Two bronze tablets recording decrees of proxenia, passed by the people of Corcyra, are here exhibited. No. 5 (fig. 2), probably of the end of the fourth century B.C., records the grant of proxenia to Dionysios, son of Phrynichos, an Athenian.[2] It mentions the date, the appointment, and the right of possessing land and house property in Corcyra, the last evidently a reward granted to the proxenos for his services. No. 6 (fig. 3), of about 200 B.C., is a grant of proxenia to Pausanias, son of Attalos, a citizen of Ambrakia.[3] He is accorded the usual honours, and the Treasurer is directed to provide the money for the engraving of the decree on bronze. Both these tablets were found in Corfu, the modern name of the ancient Corcyra. The persons appointed acted, of course, in Athens and Ambrakia respectively.

Fig. 3.—Grant of proxenia to Pausanias (No. 6). Ht. 8 in.
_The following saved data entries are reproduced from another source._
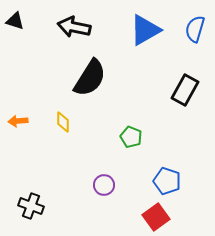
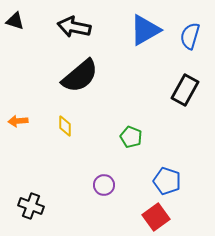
blue semicircle: moved 5 px left, 7 px down
black semicircle: moved 10 px left, 2 px up; rotated 18 degrees clockwise
yellow diamond: moved 2 px right, 4 px down
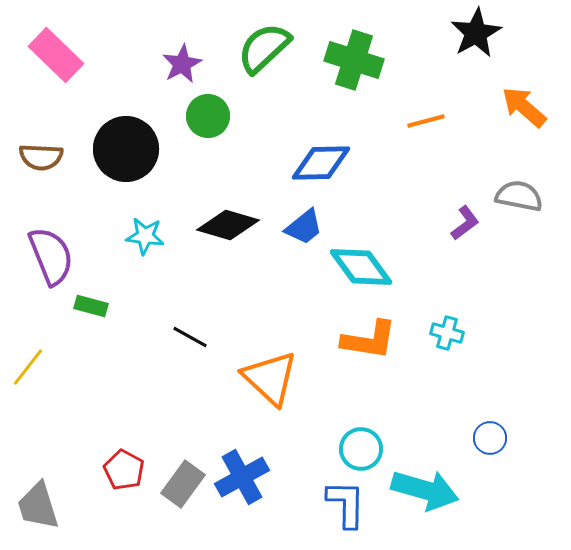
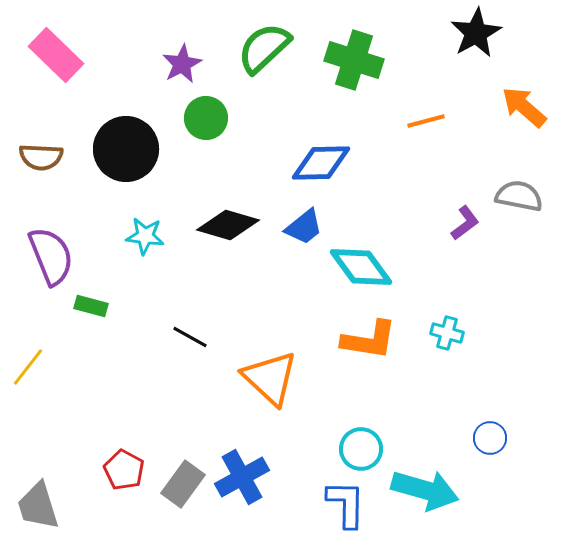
green circle: moved 2 px left, 2 px down
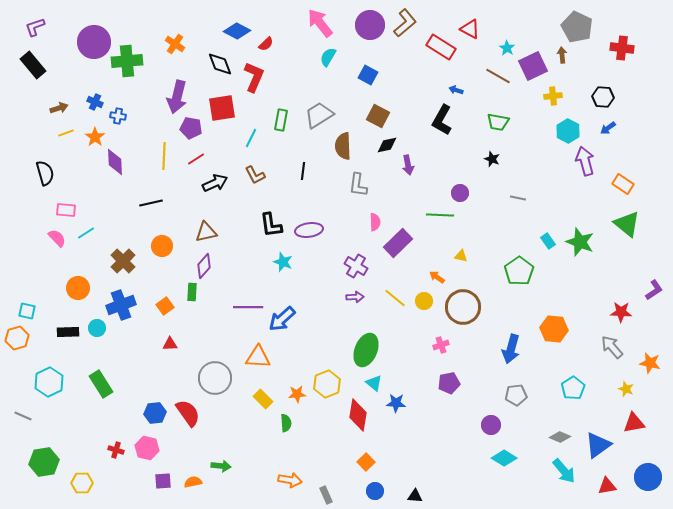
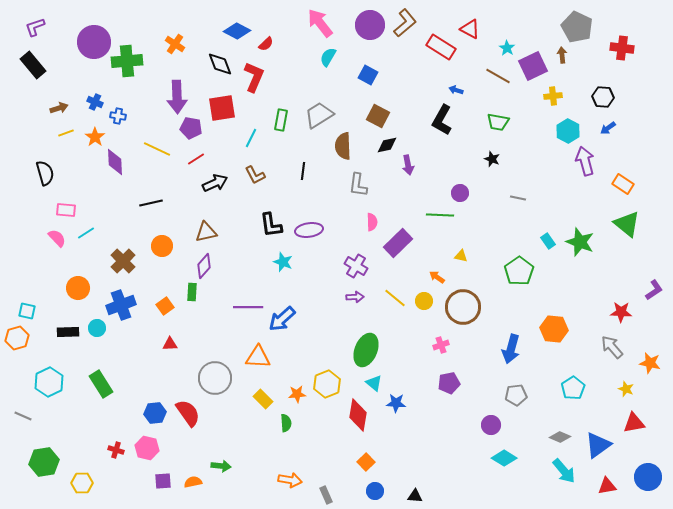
purple arrow at (177, 97): rotated 16 degrees counterclockwise
yellow line at (164, 156): moved 7 px left, 7 px up; rotated 68 degrees counterclockwise
pink semicircle at (375, 222): moved 3 px left
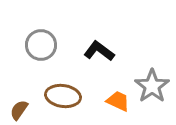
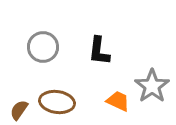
gray circle: moved 2 px right, 2 px down
black L-shape: rotated 120 degrees counterclockwise
brown ellipse: moved 6 px left, 6 px down
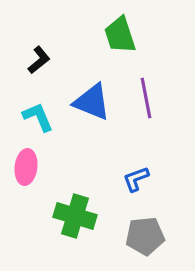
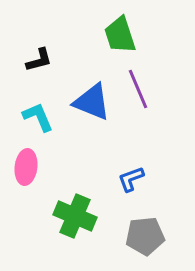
black L-shape: rotated 24 degrees clockwise
purple line: moved 8 px left, 9 px up; rotated 12 degrees counterclockwise
blue L-shape: moved 5 px left
green cross: rotated 6 degrees clockwise
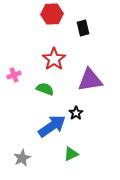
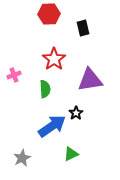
red hexagon: moved 3 px left
green semicircle: rotated 66 degrees clockwise
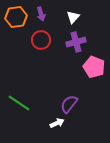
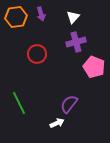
red circle: moved 4 px left, 14 px down
green line: rotated 30 degrees clockwise
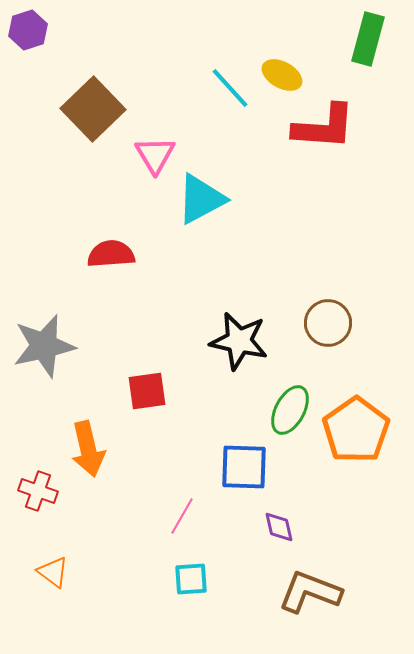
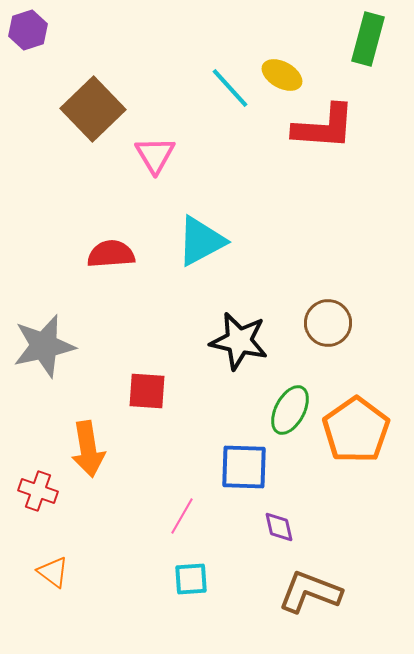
cyan triangle: moved 42 px down
red square: rotated 12 degrees clockwise
orange arrow: rotated 4 degrees clockwise
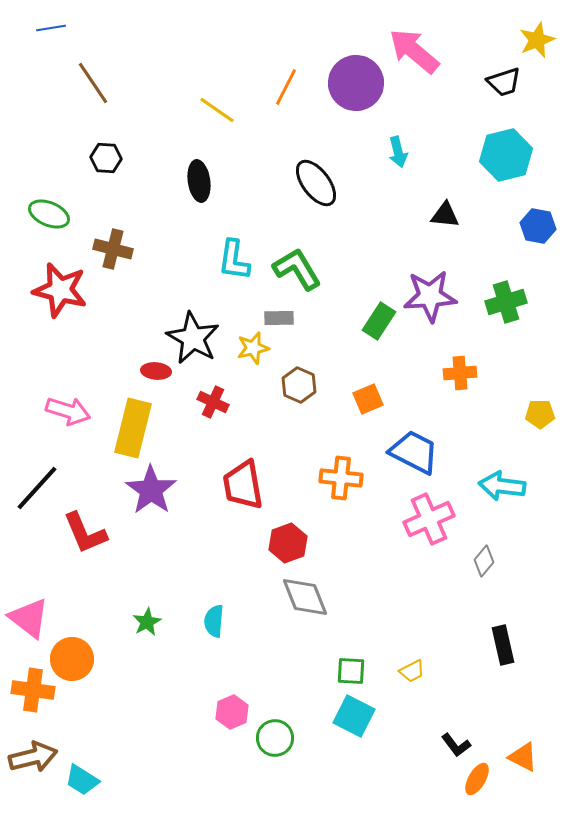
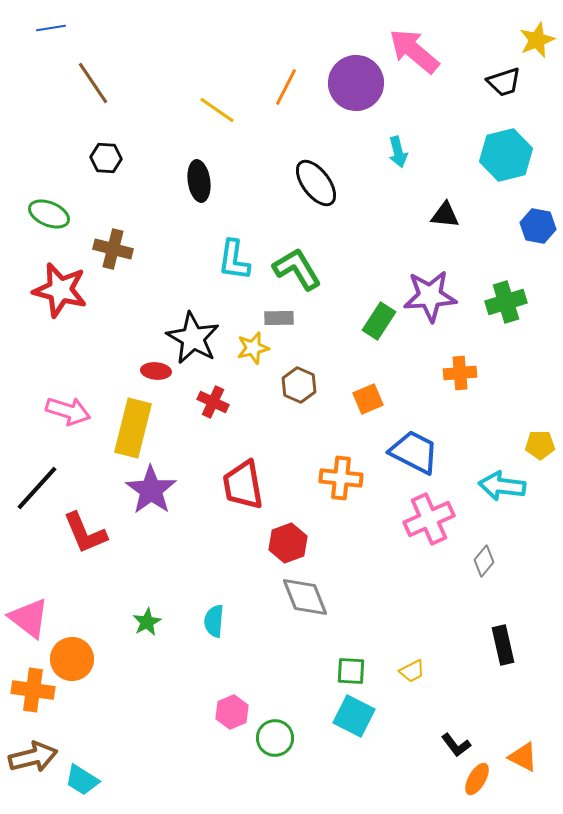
yellow pentagon at (540, 414): moved 31 px down
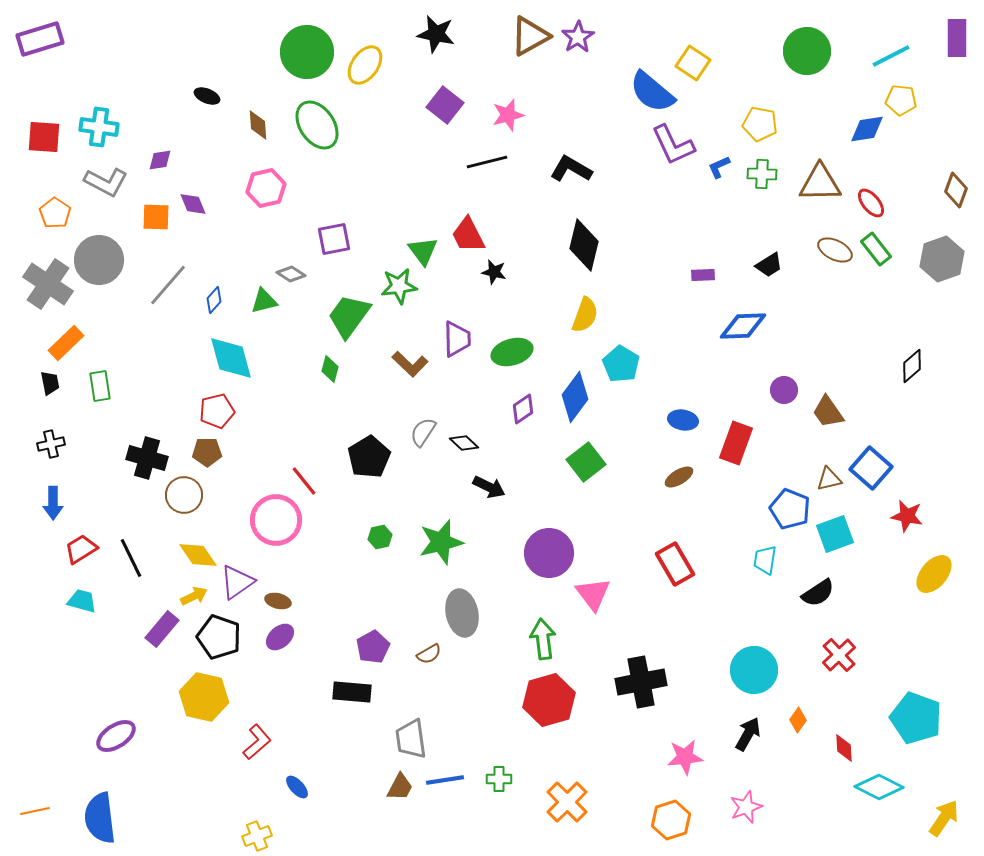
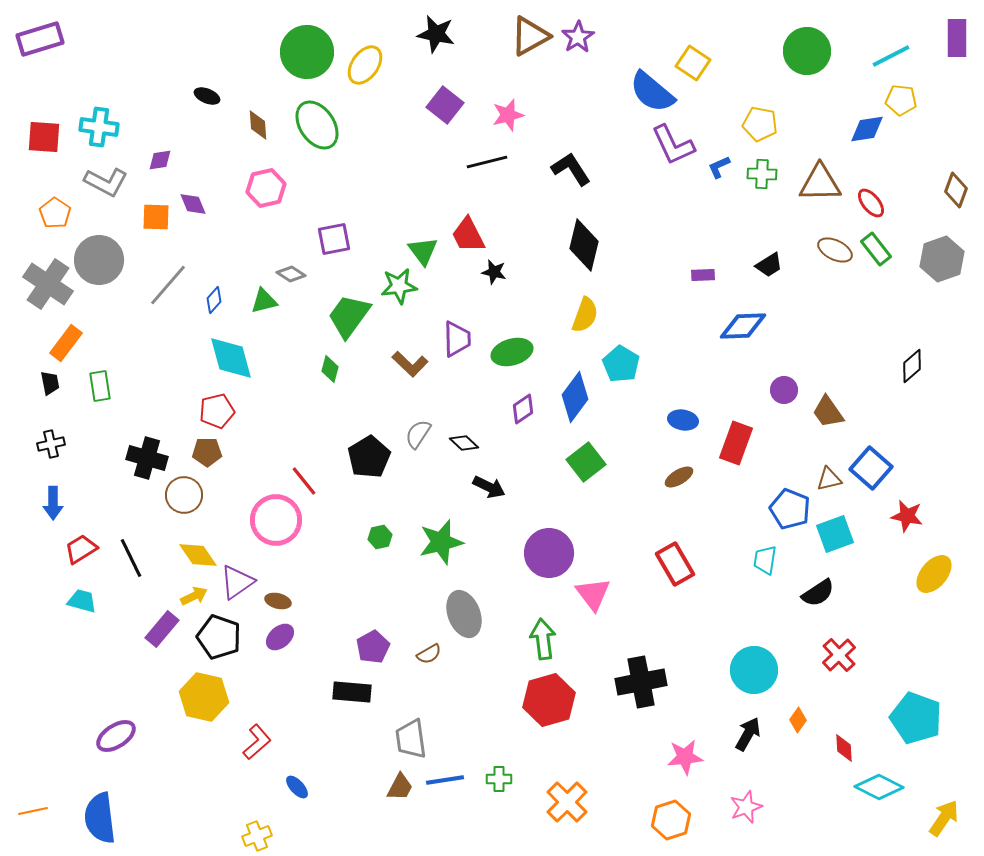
black L-shape at (571, 169): rotated 27 degrees clockwise
orange rectangle at (66, 343): rotated 9 degrees counterclockwise
gray semicircle at (423, 432): moved 5 px left, 2 px down
gray ellipse at (462, 613): moved 2 px right, 1 px down; rotated 9 degrees counterclockwise
orange line at (35, 811): moved 2 px left
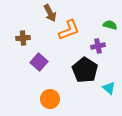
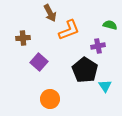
cyan triangle: moved 4 px left, 2 px up; rotated 16 degrees clockwise
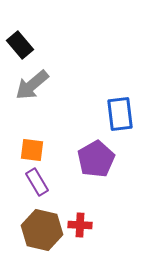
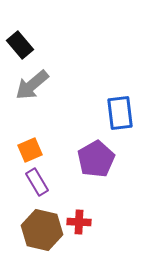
blue rectangle: moved 1 px up
orange square: moved 2 px left; rotated 30 degrees counterclockwise
red cross: moved 1 px left, 3 px up
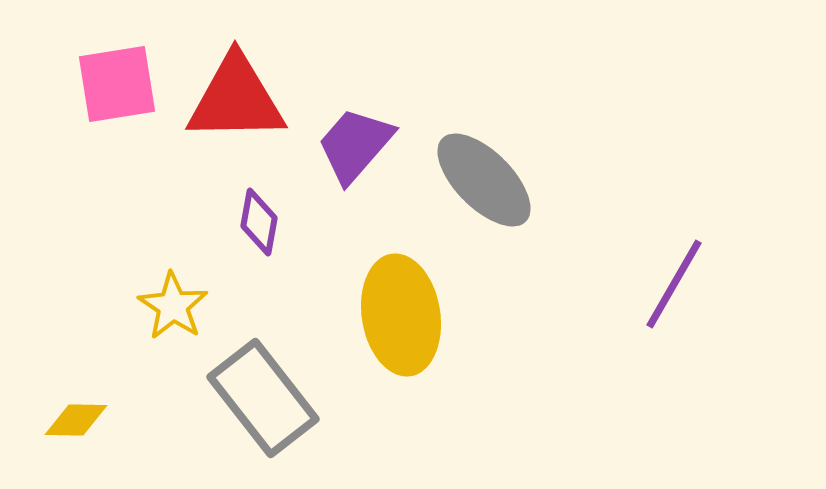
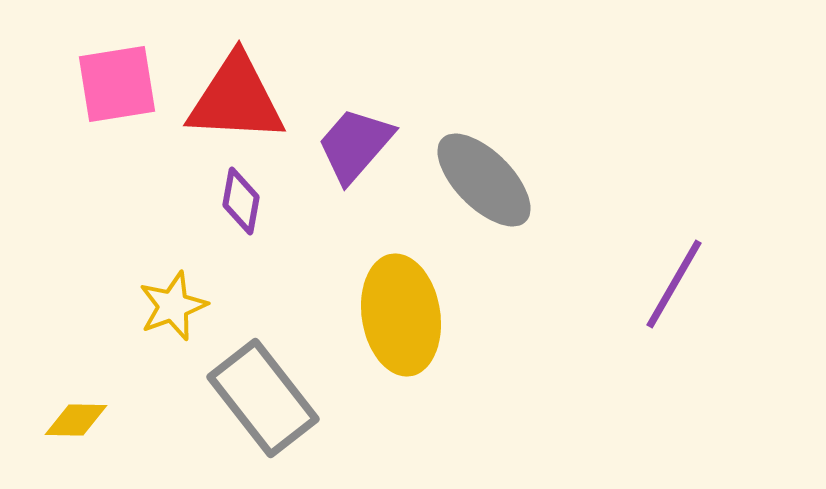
red triangle: rotated 4 degrees clockwise
purple diamond: moved 18 px left, 21 px up
yellow star: rotated 18 degrees clockwise
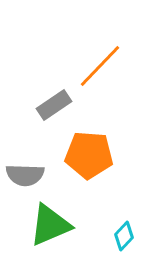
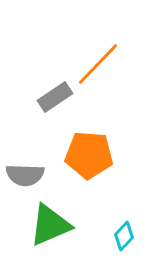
orange line: moved 2 px left, 2 px up
gray rectangle: moved 1 px right, 8 px up
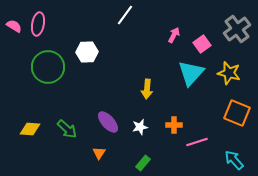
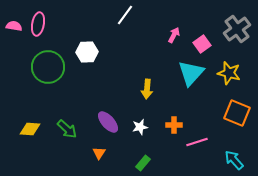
pink semicircle: rotated 21 degrees counterclockwise
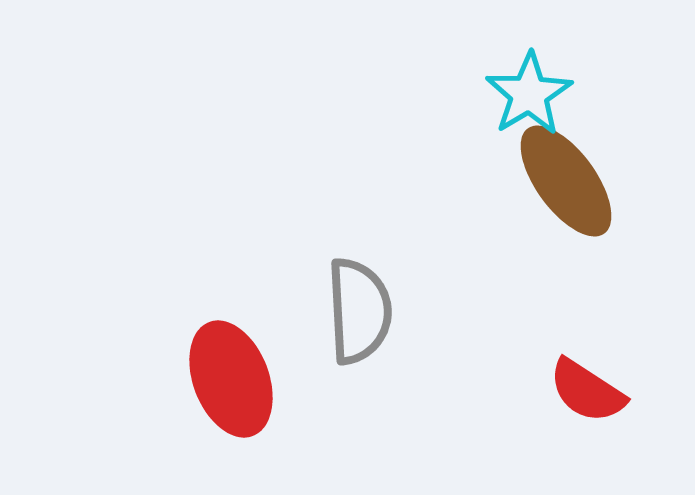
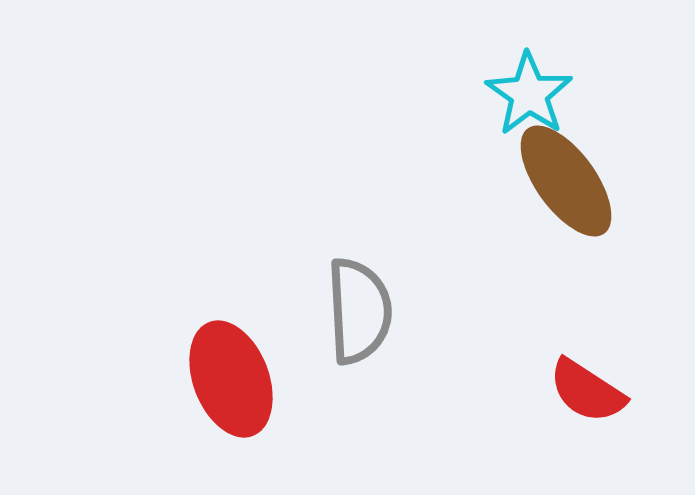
cyan star: rotated 6 degrees counterclockwise
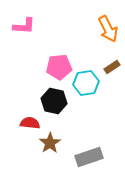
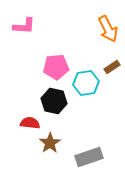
pink pentagon: moved 3 px left
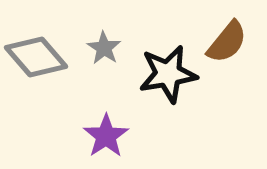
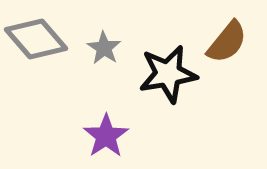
gray diamond: moved 18 px up
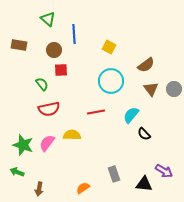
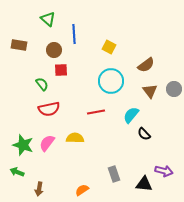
brown triangle: moved 1 px left, 2 px down
yellow semicircle: moved 3 px right, 3 px down
purple arrow: rotated 18 degrees counterclockwise
orange semicircle: moved 1 px left, 2 px down
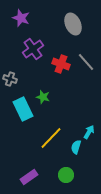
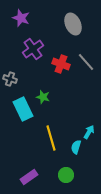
yellow line: rotated 60 degrees counterclockwise
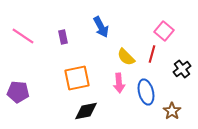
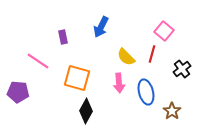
blue arrow: rotated 55 degrees clockwise
pink line: moved 15 px right, 25 px down
orange square: rotated 28 degrees clockwise
black diamond: rotated 50 degrees counterclockwise
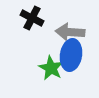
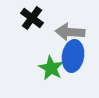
black cross: rotated 10 degrees clockwise
blue ellipse: moved 2 px right, 1 px down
Law-courts at Athens.—One of the most striking features of democratic Athens was its elaborate machinery for the administration of justice. The system of popular control began in the fifth century B.C., and reached its full development in the fourth. For petty offences the various magistrates had the power of inflicting a small fine, but graver charges were usually decided by a jury court. Those who composed these jury courts were called dikastae. They were chosen at first up to the number of six thousand from the entire body of citizens over thirty years of age, but later on apparently any citizen over thirty years of age was a qualified juryman. From the time of Perikles each juryman received three obols (about 5d.) a day for his services. The whole body of jurymen was divided into ten sections, each of which was distinguished by one of the first ten letters of the Greek alphabet (A to K). Each dikast received a ticket (πινάκιον), at first of bronze, but in Aristotle's day of boxwood, inscribed with his name, his parish, and the number of his section. In Aristotle's day the father's name was always given as well.[4] Four of these dikasts' tickets (in bronze) are exhibited in this case, together with a fragment of a fifth. Upwards of eighty are known, all apparently belonging to the fourth century B.C. The tickets shown are:

Fig. 4.—Ticket of Thukydides (No. 10). L. 4¼ in.

No. 7, which belonged to Deinias of Halae, of the third section (Γ). The ticket is stamped with the Athenian symbol of an owl within an olive wreath, two owls with one head, and a Gorgoneion.

No. 8, belonging to Archilochos of Phaleron, of the fifth section (Ε).